New research from Oregon State University (OSU) suggests that older adults with elevated blood pressure are not at a high risk of death if they have a weak grip or are generally inactive, an important finding for physicians treating hypertension in these patients.
This study builds on earlier work by the college that showed the relationship between hypertension and death largely depends on how frail the elderly patient is. In this study, frailty was measured by how fast the patients could walk.
In the new study, published in the Journal of the American Geriatrics Society, researchers found that when an elderly person is very active and mobile, high blood pressure indicates a risk for death. But in slower-moving patients, high blood pressure does not necessarily indicate mortality risk.
"If people are very frail, they typically don't respond well to anti-hypertensive therapy, and they are not benefiting from having a low blood pressure," said Chenkai Wu, the lead author on the study and a graduate student in OSU's College of Public Health and Human Sciences, in a statement. "The research is basically saying older adults are not one single group; they're very different in terms of their health status.
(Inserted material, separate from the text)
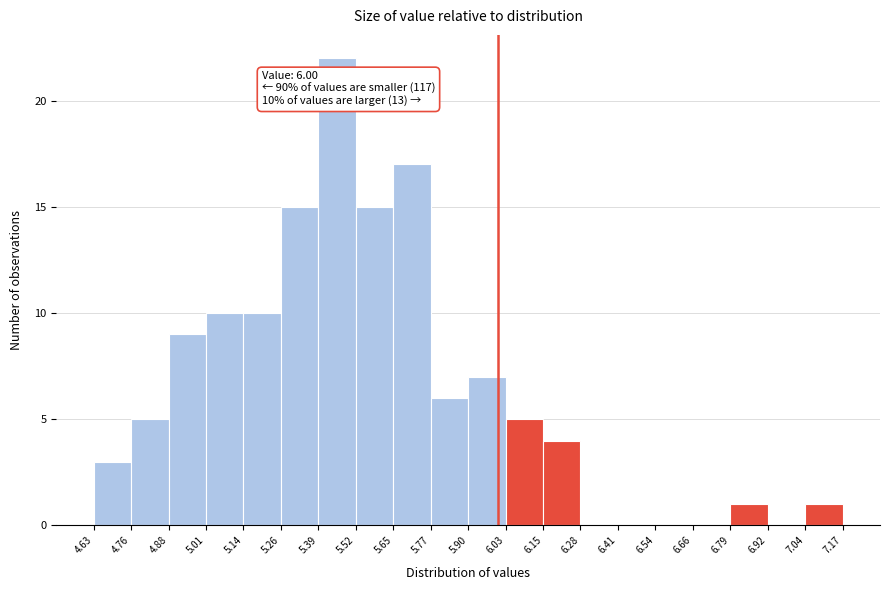

Which range on the x-axis has the tallest bar?

5.39 to 5.52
And drugs may not have the same benefits for everyone. This is consistent with the idea of precision medicine, where you don't just look at age, you look at other things like functional status."
The investors reached their conclusions after looking at data from more than 7,400 people aged 65 and older who participated in the Health and Retirement Study. During the six years following the survey, 25 percent of them died. The data showed that elevated systolic blood pressure and diastolic blood pressure were associated with a higher chance of dying in patients with normal grip strength.
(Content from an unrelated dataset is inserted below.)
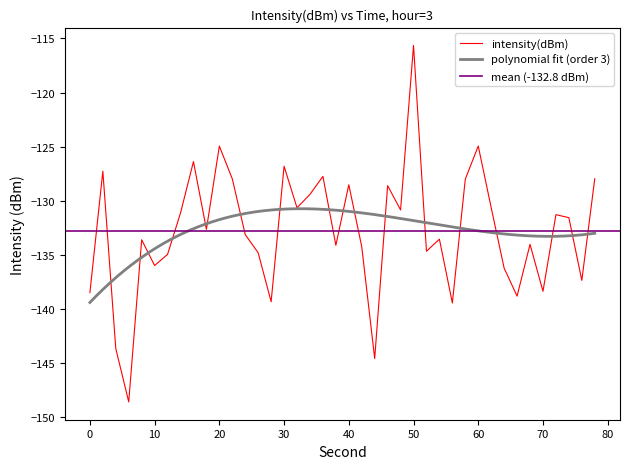

What is the highest value of the intensity(dBm) series?

-115.6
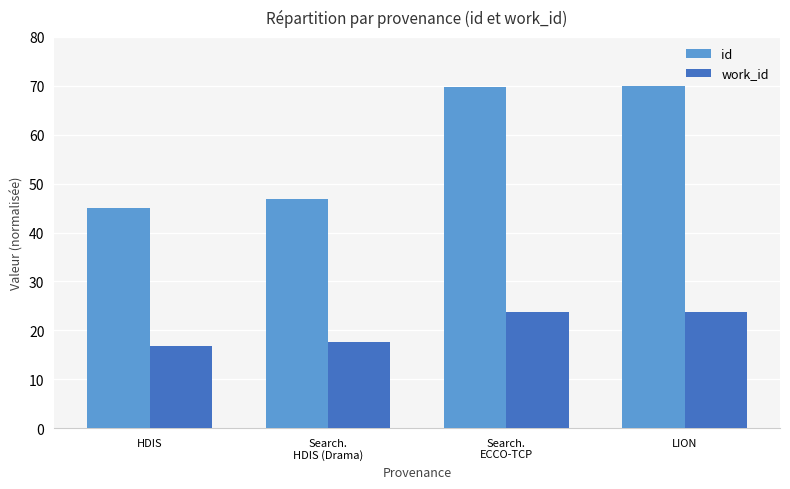

What is the total value across all series at LION?

93.7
"We did three analyses," Wu said. "One was to look at gait speed to separate people into two groups—normal and slow. The second part was grip strength—weak grip and normal grip. Third, we looked at the combinations, and the strongest inverse association between high blood pressure and mortality was for slow walkers with weak grip strength. Both measures are markers of functional status, a multidimensional concept. Considering both might be better than considering each measure alone for identifying subgroups of elders for whom high blood pressure is potentially beneficial."